• **PROBLEM REQUIREMENTS**
Reproduce the whole listing that follows, character for character, and drop the images.

== DATA TO PROCESS

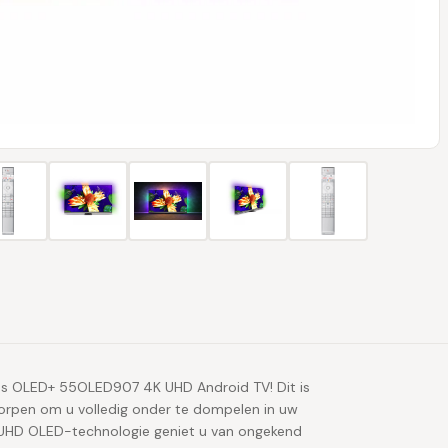
lips OLED+ 55OLED907 4K UHD Android TV! Dit is
orpen om u volledig onder te dompelen in uw
 UHD OLED-technologie geniet u van ongekend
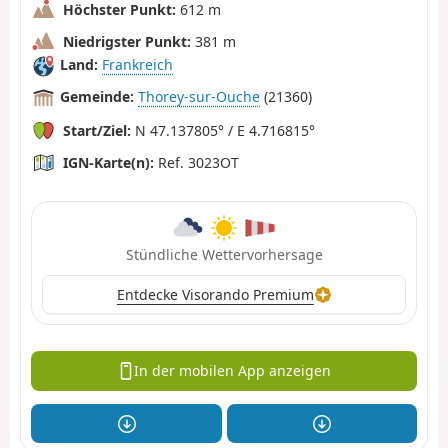
Höchster Punkt:
612 m
Niedrigster Punkt:
381 m
Land:
Frankreich
Gemeinde:
Thorey-sur-Ouche
(21360)
Start/Ziel:
N 47.137805° / E 4.716815°
IGN-Karte(n):
Ref. 3023OT
Stündliche Wettervorhersage
Entdecke Visorando Premium
In der mobilen App anzeigen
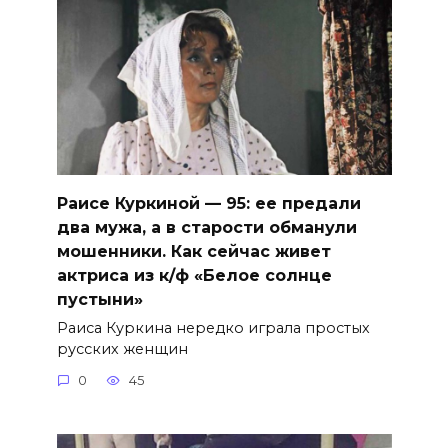
Раисе Куркиной — 95: ее предали
два мужа, а в старости обманули
мошенники. Как сейчас живет
актриса из к/ф «Белое солнце
пустыни»
Раиса Куркина нередко играла простых
русских женщин
0
45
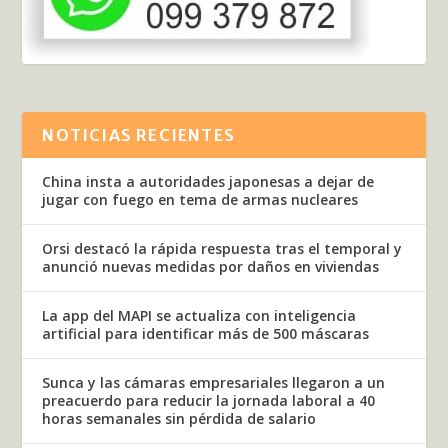
NOTICIAS RECIENTES
China insta a autoridades japonesas a dejar de
jugar con fuego en tema de armas nucleares
Orsi destacó la rápida respuesta tras el temporal y
anunció nuevas medidas por daños en viviendas
La app del MAPI se actualiza con inteligencia
artificial para identificar más de 500 máscaras
Sunca y las cámaras empresariales llegaron a un
preacuerdo para reducir la jornada laboral a 40
horas semanales sin pérdida de salario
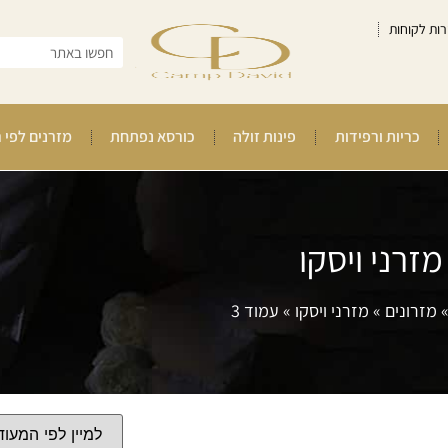
רות לקוחות
כריות ורפידות
פינות זולה
כורסא נפתחת
מזרנים לפי 
מזרני ויסקו
מזרונים
»
מזרני ויסקו
»
עמוד 3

====

• **OUTPUT OF THE EXERCISE**
lips OLED+ 55OLED907 4K UHD Android TV! Dit is
orpen om u volledig onder te dompelen in uw
 UHD OLED-technologie geniet u van ongekend
Höchster Punkt:
612 m
Niedrigster Punkt:
381 m
Land:
Frankreich
Gemeinde:
Thorey-sur-Ouche
(21360)
Start/Ziel:
N 47.137805° / E 4.716815°
IGN-Karte(n):
Ref. 3023OT
Stündliche Wettervorhersage
Entdecke Visorando Premium
In der mobilen App anzeigen
Раисе Куркиной — 95: ее предали
два мужа, а в старости обманули
мошенники. Как сейчас живет
актриса из к/ф «Белое солнце
пустыни»
Раиса Куркина нередко играла простых
русских женщин
0
45
NOTICIAS RECIENTES
China insta a autoridades japonesas a dejar de
jugar con fuego en tema de armas nucleares
Orsi destacó la rápida respuesta tras el temporal y
anunció nuevas medidas por daños en viviendas
La app del MAPI se actualiza con inteligencia
artificial para identificar más de 500 máscaras
Sunca y las cámaras empresariales llegaron a un
preacuerdo para reducir la jornada laboral a 40
horas semanales sin pérdida de salario
רות לקוחות
כריות ורפידות
פינות זולה
כורסא נפתחת
מזרנים לפי 
מזרני ויסקו
מזרונים
»
מזרני ויסקו
»
עמוד 3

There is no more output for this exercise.